Article 379 of the TCC enables joint stock companies and limited liability companies to undertake share buybacks not exceeding 10% of their capital, subject to certain conditions such as general assembly approval for granting authority to the board, duration of the authority, determination of price, and compliance with the preservation of legal financial reserves. Transactions which exceed the 10% threshold or which are conducted in breach of the provisions of the TCC will be void and any shares acquired must be either sold within six months of their acquisition or cancelled through capital decrease.

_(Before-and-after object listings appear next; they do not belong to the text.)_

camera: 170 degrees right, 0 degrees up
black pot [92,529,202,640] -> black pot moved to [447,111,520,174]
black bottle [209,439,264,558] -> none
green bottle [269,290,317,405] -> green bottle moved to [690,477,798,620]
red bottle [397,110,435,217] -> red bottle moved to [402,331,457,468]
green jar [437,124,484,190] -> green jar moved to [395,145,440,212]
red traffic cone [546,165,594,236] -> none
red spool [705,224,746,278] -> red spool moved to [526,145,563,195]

While the provisions regulating the conditions of share buybacks under the TCC do not directly relate to financial assistance, the TCC goes on to prevent, in article 380, a target company from advancing funds, making loans or providing security or guarantees to a third party in relation to the acquisition of its shares. The aim of article 380 was to avoid circumvention of the restrictions on share buybacks; it explicitly states that transactions having this effect will be deemed void. The most important consequence of these provisions, however, is that guarantees and security provided to a bank funding a leveraged buyout or upstream loans provided to service leveraged debt may be void.

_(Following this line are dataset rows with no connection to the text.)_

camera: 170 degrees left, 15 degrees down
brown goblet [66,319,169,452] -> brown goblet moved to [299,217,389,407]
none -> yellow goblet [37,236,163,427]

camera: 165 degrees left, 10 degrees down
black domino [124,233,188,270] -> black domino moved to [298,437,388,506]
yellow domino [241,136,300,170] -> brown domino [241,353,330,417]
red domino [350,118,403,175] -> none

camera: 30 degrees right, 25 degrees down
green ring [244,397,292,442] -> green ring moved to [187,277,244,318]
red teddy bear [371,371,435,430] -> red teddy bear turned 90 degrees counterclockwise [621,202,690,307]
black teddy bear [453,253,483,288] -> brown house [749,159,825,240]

The exceptions to this prohibition are transactions which fall under the scope of activities of banks or financial institutions; and advances, loans and security provided to the company's employees or parent or subsidiary's employees in order to acquire the shares of the company which must comply provided that the requirements related to preservation of legal reserves are complied with.
These principles introduced by the TCC have led to banks and advisers having to carefully structure acquisition finance transactions to ensure lenders are fully protected in the market.